User interface change data

····················

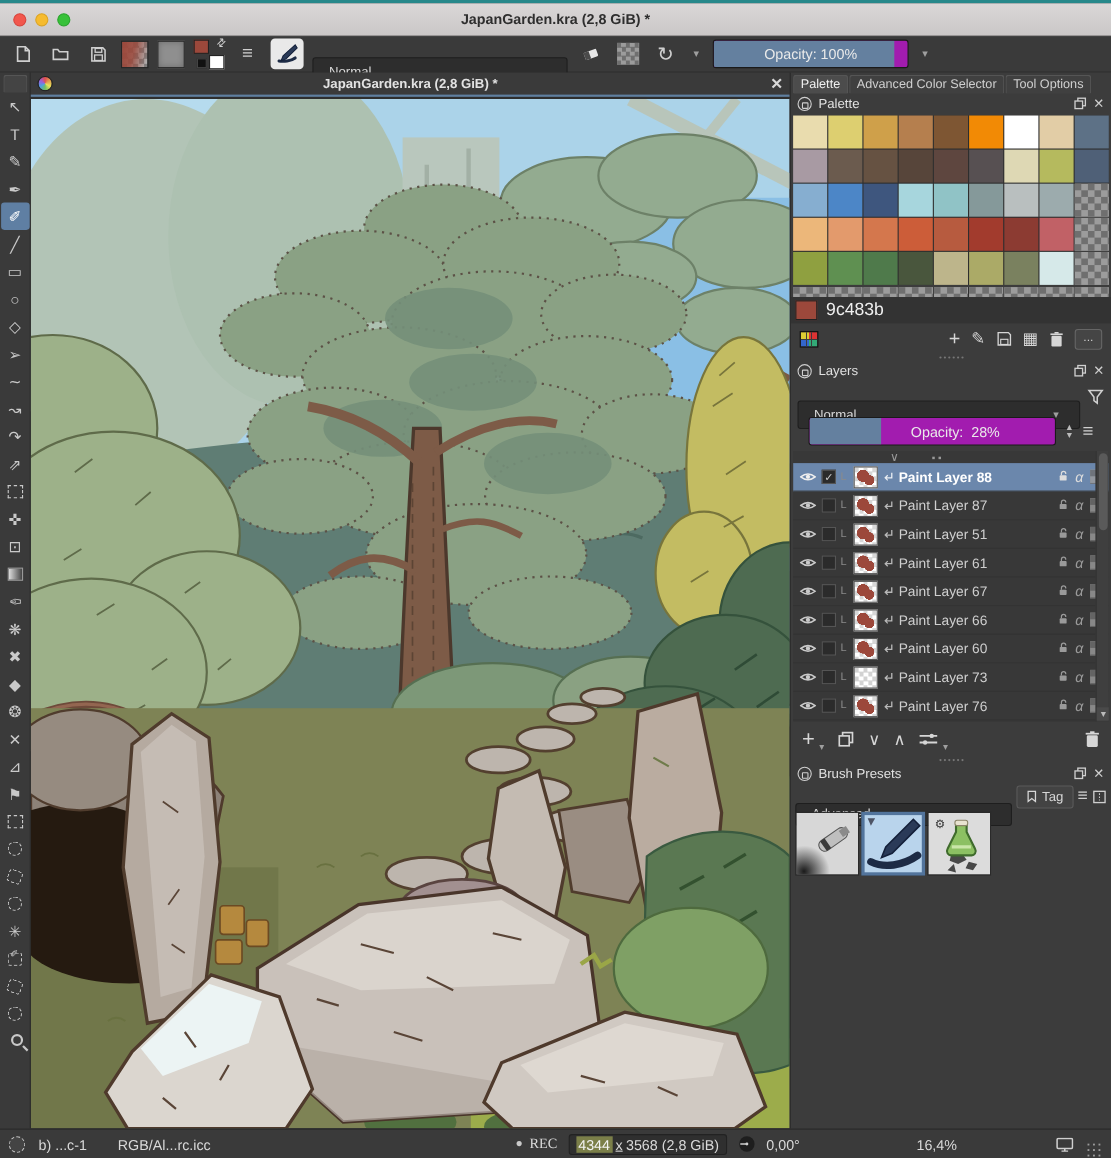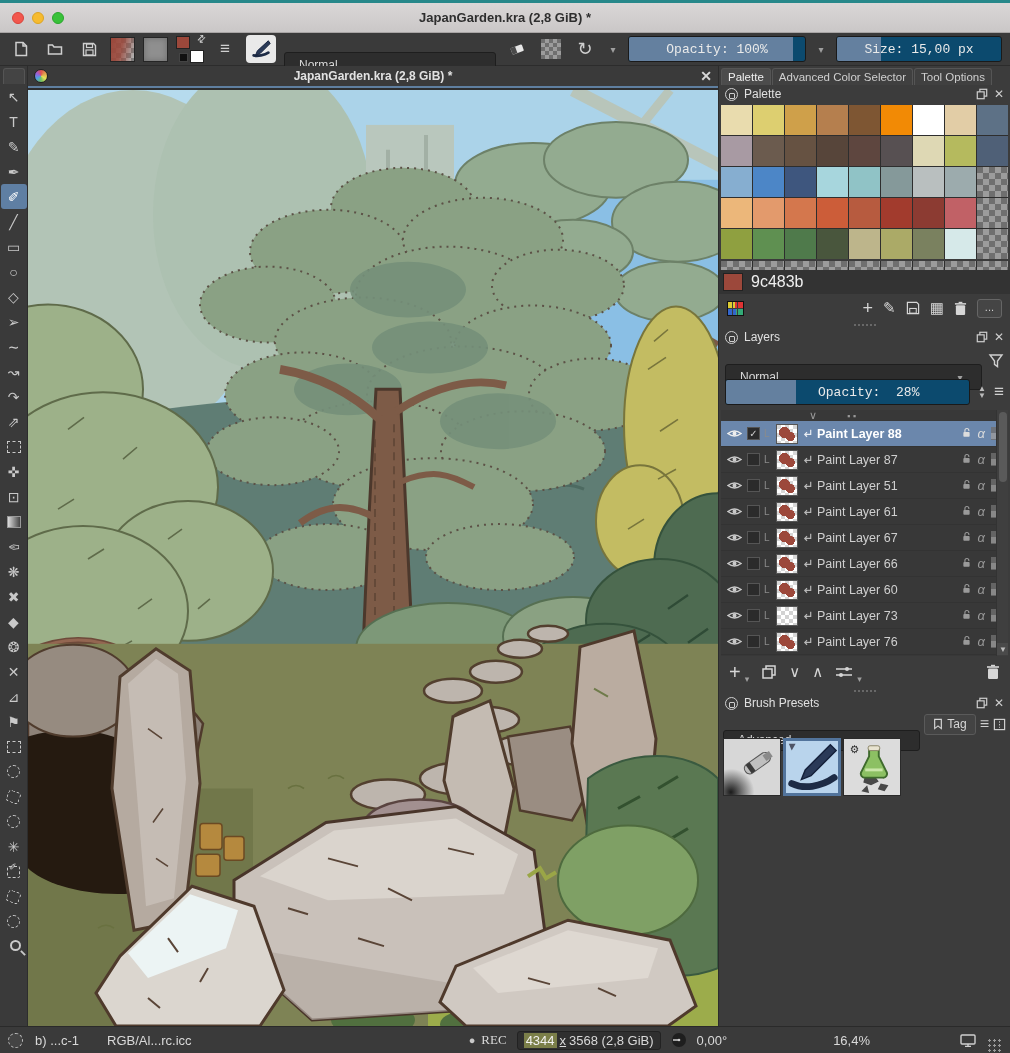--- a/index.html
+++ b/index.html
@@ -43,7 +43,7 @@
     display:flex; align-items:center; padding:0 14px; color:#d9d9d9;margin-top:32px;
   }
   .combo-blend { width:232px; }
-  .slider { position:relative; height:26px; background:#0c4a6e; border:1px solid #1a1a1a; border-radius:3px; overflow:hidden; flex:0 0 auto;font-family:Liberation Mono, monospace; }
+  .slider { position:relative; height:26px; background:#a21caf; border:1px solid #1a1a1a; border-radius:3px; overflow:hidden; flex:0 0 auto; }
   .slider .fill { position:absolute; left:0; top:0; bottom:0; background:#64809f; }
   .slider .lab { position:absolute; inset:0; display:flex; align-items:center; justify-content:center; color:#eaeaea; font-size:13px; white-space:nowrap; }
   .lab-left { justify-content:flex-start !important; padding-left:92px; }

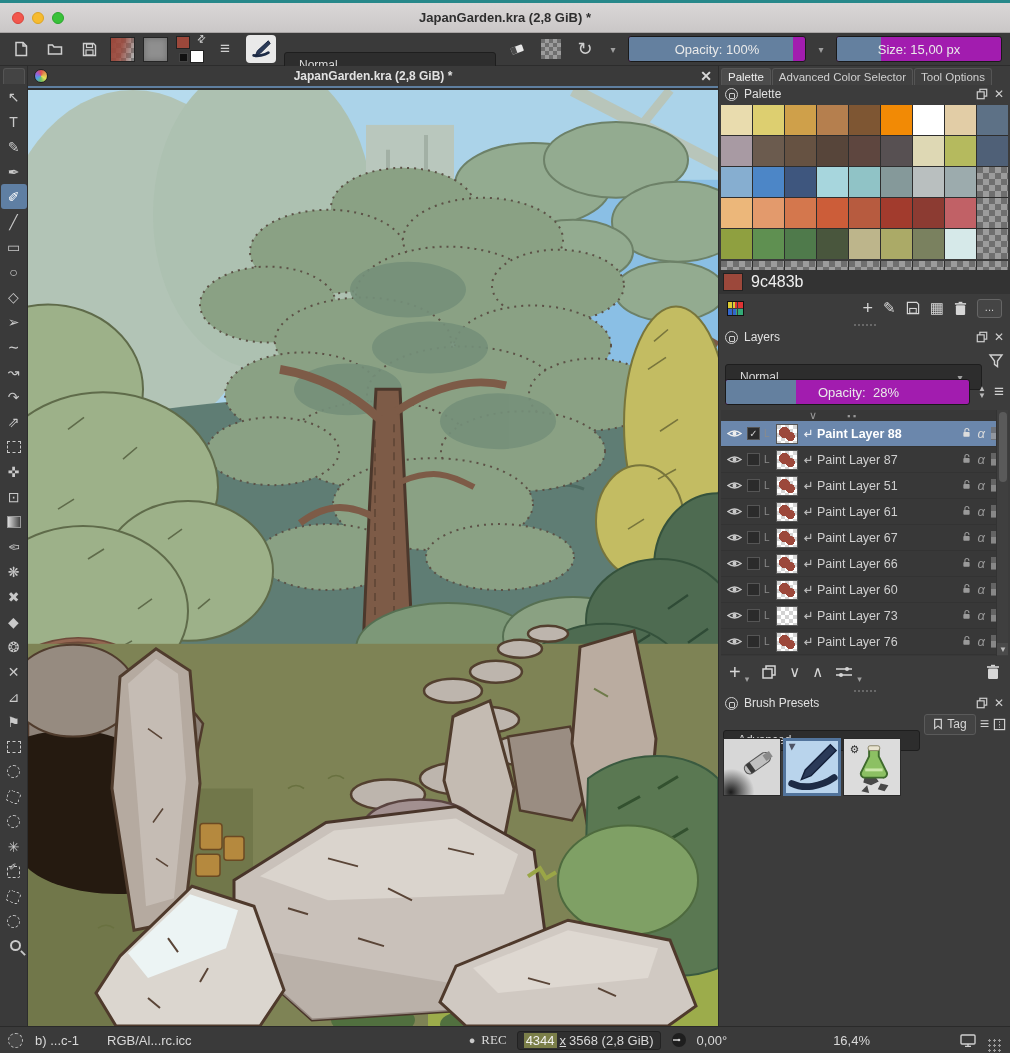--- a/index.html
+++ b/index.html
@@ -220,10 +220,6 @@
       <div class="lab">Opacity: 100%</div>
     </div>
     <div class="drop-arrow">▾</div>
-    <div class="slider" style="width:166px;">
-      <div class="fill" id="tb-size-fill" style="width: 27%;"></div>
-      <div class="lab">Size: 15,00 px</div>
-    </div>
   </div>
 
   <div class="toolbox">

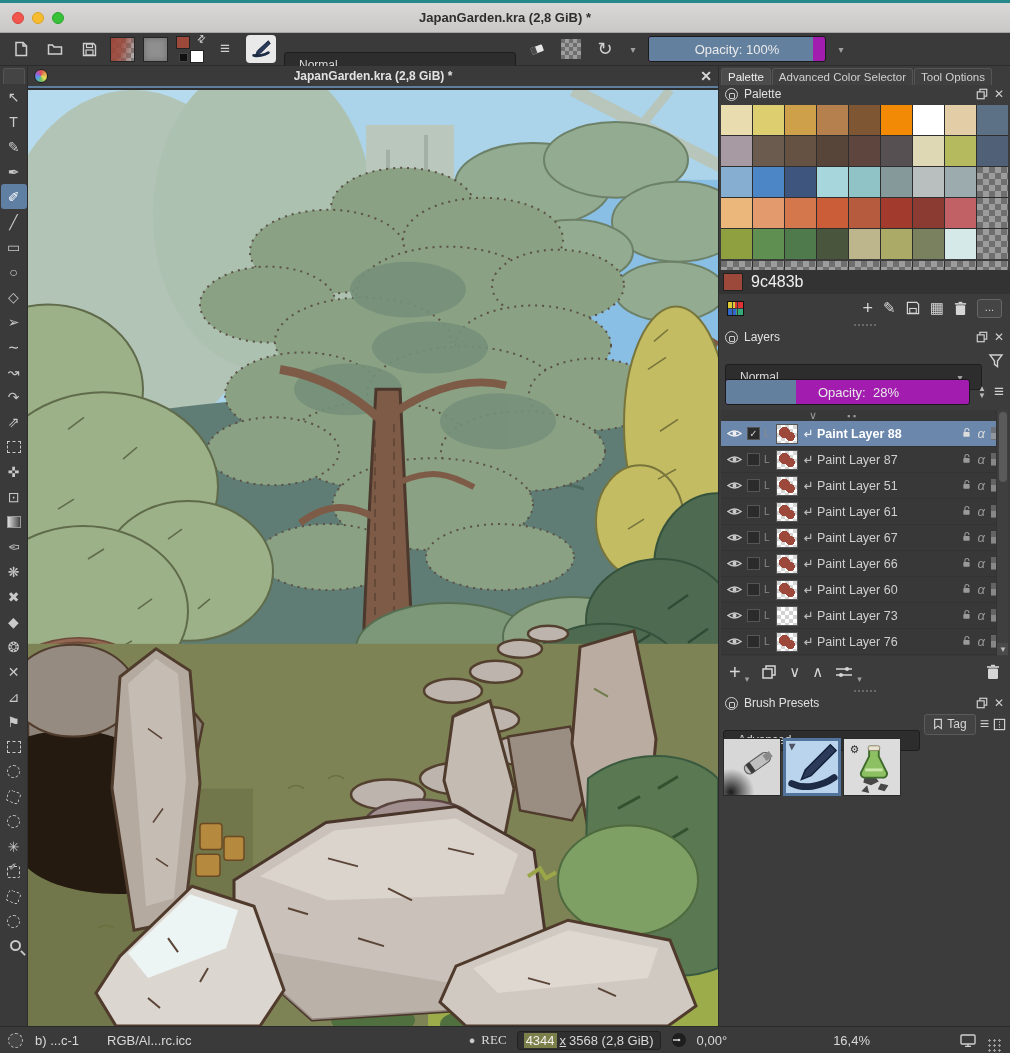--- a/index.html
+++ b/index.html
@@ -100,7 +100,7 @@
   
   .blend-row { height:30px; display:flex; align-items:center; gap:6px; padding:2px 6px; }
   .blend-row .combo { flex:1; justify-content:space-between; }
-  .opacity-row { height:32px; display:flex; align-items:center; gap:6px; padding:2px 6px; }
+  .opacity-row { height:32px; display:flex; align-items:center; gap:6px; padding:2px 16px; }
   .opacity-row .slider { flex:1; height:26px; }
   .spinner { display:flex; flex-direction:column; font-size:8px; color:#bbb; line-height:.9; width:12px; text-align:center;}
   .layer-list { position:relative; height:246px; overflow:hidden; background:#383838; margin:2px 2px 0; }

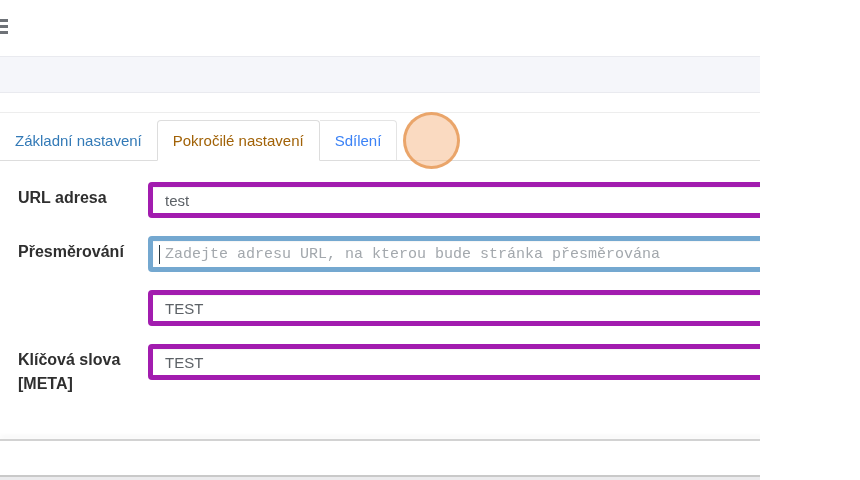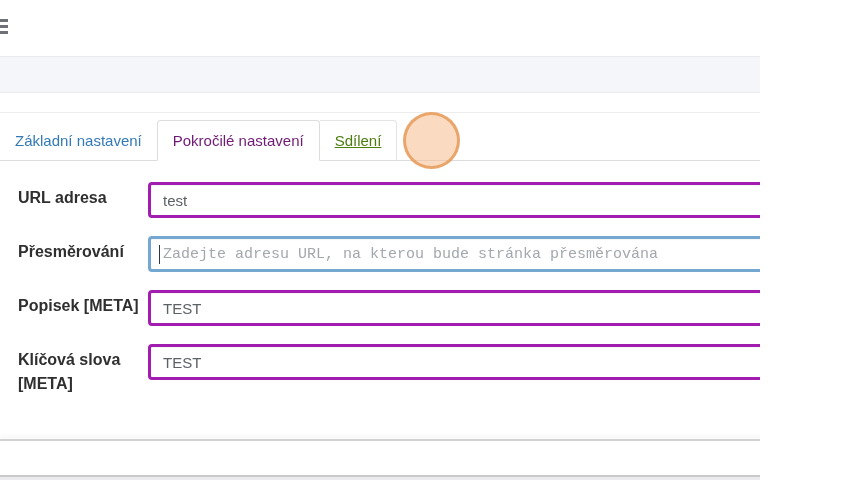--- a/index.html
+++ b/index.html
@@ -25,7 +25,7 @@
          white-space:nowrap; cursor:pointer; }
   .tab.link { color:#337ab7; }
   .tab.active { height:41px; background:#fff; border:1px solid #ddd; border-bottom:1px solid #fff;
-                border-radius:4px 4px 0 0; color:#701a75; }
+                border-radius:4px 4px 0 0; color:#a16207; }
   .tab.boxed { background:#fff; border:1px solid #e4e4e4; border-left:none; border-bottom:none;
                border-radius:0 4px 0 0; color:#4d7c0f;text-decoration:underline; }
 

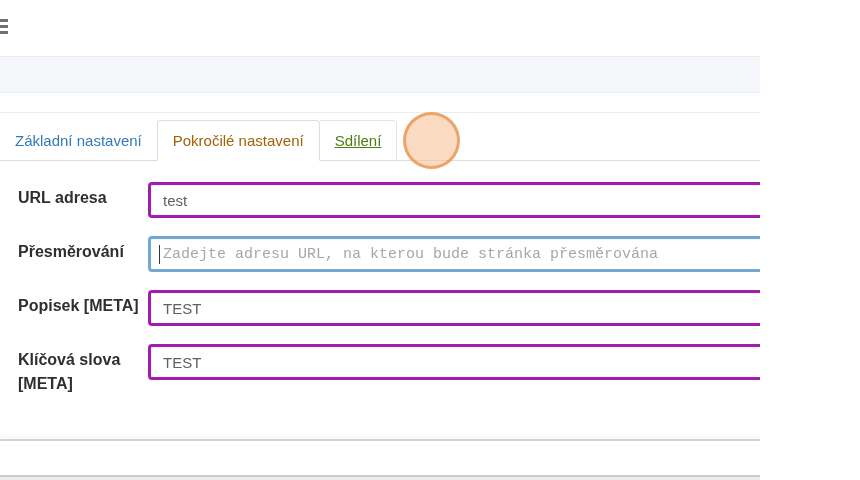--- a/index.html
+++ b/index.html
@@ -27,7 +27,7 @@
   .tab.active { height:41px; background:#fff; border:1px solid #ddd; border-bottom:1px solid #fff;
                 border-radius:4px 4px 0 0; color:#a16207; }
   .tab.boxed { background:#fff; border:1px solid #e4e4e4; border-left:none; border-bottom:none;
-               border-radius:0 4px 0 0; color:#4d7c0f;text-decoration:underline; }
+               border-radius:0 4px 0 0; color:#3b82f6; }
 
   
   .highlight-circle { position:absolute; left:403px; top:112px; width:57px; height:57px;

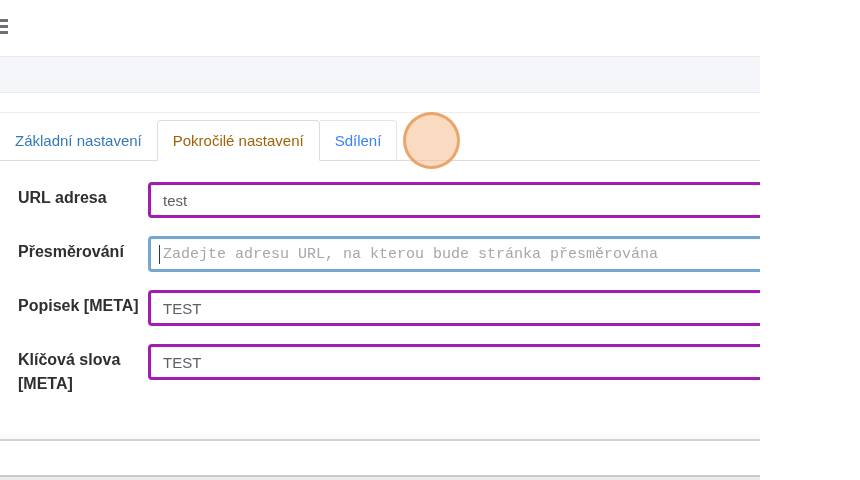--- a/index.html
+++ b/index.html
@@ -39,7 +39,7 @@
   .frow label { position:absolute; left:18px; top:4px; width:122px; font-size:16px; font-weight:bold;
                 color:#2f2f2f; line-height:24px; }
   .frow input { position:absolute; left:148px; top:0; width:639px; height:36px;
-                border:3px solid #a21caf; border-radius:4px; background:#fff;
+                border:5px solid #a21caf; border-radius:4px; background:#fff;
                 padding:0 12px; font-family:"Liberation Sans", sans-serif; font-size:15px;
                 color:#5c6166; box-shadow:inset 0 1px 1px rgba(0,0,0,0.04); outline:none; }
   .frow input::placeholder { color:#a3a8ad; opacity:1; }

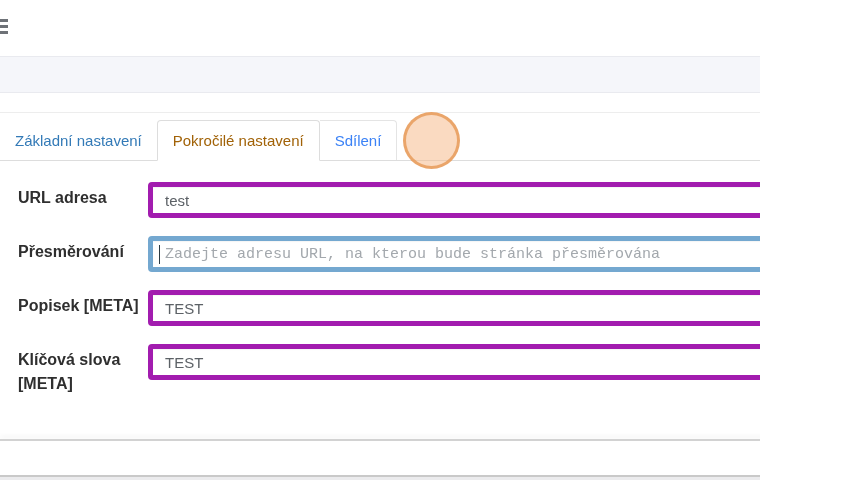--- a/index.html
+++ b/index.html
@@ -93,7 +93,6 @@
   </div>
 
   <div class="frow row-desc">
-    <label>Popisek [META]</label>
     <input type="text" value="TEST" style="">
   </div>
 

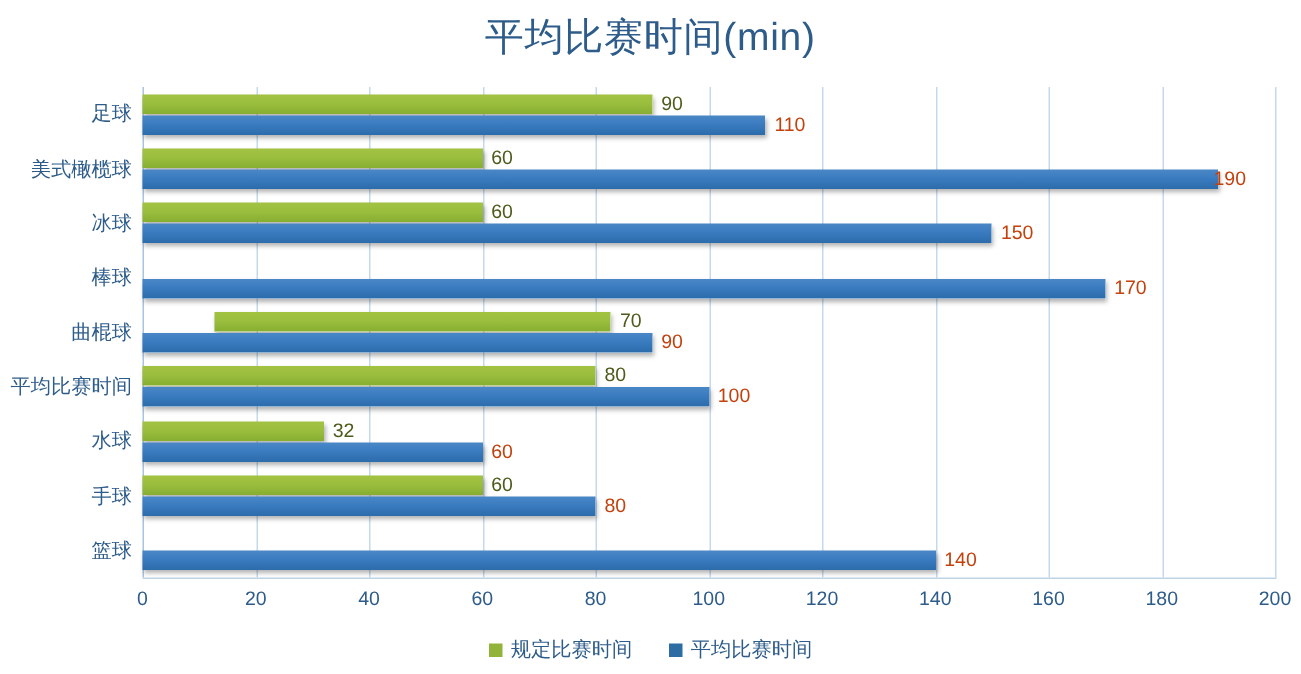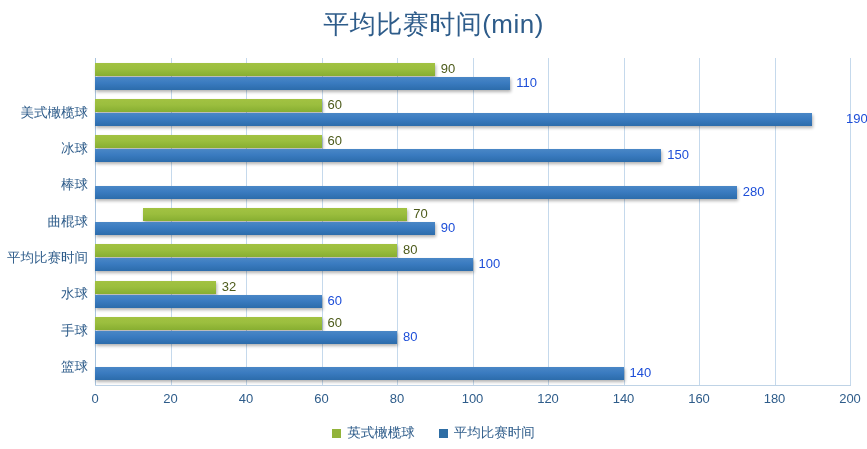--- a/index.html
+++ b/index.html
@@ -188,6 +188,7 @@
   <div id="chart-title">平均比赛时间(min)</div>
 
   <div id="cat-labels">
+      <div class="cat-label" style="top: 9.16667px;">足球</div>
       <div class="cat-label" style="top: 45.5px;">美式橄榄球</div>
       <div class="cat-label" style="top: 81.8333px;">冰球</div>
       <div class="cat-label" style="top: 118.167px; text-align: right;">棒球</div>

····················

Leave out any pictures, please, and quote only the lines from the top of the data through the line that contains "position:absolute; left:0; top:0;".

--- a/index.html
+++ b/index.html
@@ -43,7 +43,7 @@
     display:flex; align-items:center; padding:0 14px; color:#d9d9d9;margin-top:32px;
   }
   .combo-blend { width:232px; }
-  .slider { position:relative; height:26px; background:#0c4a6e; border:1px solid #1a1a1a; border-radius:3px; overflow:hidden; flex:0 0 auto;font-family:Liberation Mono, monospace; }
+  .slider { position:relative; height:26px; background:#a21caf; border:1px solid #1a1a1a; border-radius:3px; overflow:hidden; flex:0 0 auto; }
   .slider .fill { position:absolute; left:0; top:0; bottom:0; background:#64809f; }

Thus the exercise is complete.